I used the code provided to create the key above:

crypto.subtle
  .generateKey(
    {
      name: "AES-CBC",
      length: 256,
    },
    true,
    ["encrypt", "decrypt"]
  )
  .then((key) => crypto.subtle.exportKey("jwk", key))
  .then(JSON.stringify)
  .then(console.log);

Then in the layout file, access the cookie, encrypt it and pass it to the TRPCReactProvider

// app/layout.tsx

import { headers } from "next/headers";
import { TRPCReactProvider } from "@/trpc/react";

export default async function Layout(props: {
  children: React.ReactNode;
}) {
    const cookie = new Headers(headers()).get("cookie");
    const encryptedCookie = await cloakSSROnlySecret(cookie ?? "", "SECRET_CLIENT_COOKIE_VAR")

    return <html>
        <Head/>
        <body>
            ...
            <TRPCReactProvider ssrOnlySecret={encryptedCookie}>            
              {props.children}
            </TRPCReactProvider>
        </body>
    </.html>
}

Then decrypt the value and pass it to the headers on the client side.

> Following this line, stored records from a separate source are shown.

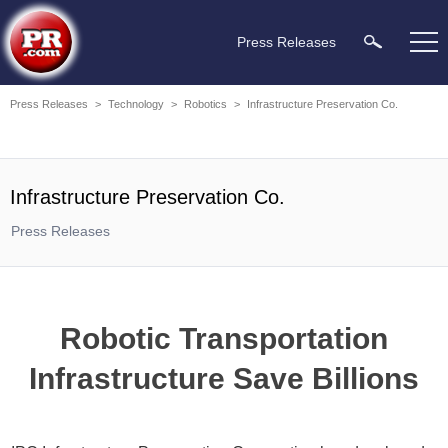
Press Releases
Press Releases
>
Technology
>
Robotics
>
Infrastructure Preservation Co.
Infrastructure Preservation Co.
Press Releases
Robotic Transportation
Infrastructure Save Billions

Reading the value on the browser always returns undefined so you won't be able to see it there.

// trcp/react.ts

"use client";

import { readSSROnlySecret } from "ssr-only-secrets";

import type { AppRouter } from "@beebook/api";
import * as React from "react";
import { QueryClientProvider } from "@tanstack/react-query";
import { loggerLink, unstable_httpBatchStreamLink } from "@trpc/client";
import { createTRPCReact } from "@trpc/react-query";
import SuperJSON from "superjson";
import { getBaseUrl, getQueryClient } from "./utils";

export const api = createTRPCReact<AppRouter>();

export function TRPCReactProvider(props: { ssrOnlySecret:  string, children: React.ReactNode }) {
  const queryClient = getQueryClient();
  const [trpcClient] = React.useState(() =>
    api.createClient({
      links: [
        loggerLink({
          enabled: (op) =>
            process.env.NODE_ENV === "development" ||
            (op.direction === "down" && op.result instanceof Error),
        }),
        unstable_httpBatchStreamLink({
          transformer: SuperJSON,
          url: getBaseUrl() + "/api/trpc",
          async headers() {
            const headers = new Headers();
            const secret = props.ssrOnlySecret;
            const value = await readSSROnlySecret(secret,"SECRET_CLIENT_COOKIE_VAR")
            headers.set("x-trpc-source", "nextjs-react");
            if(value) {
              headers.set("cookie", value);
            }
            return headers;
          },
        }),
      ],
    }),
  );

  return (
    <QueryClientProvider client={queryClient}>
      <api.Provider client={trpcClient} queryClient={queryClient}>
        {props.children}
      </api.Provider>
    </QueryClientProvider>
  );
}

you're a legend for this — thanks

Vulxan commented 1 month ago

I ended up using useQuery instead of useSuspenseQuery and setting throwOnError to true in the defaultOptions of QueryClient. It was too much work for me to prefetch every suspense query.

musjj commented 1 month ago

Is this issue tracked upstream somewhere (either tRPC or Next.js)? It's a critical issue, but this is basically the only thread I could find about it.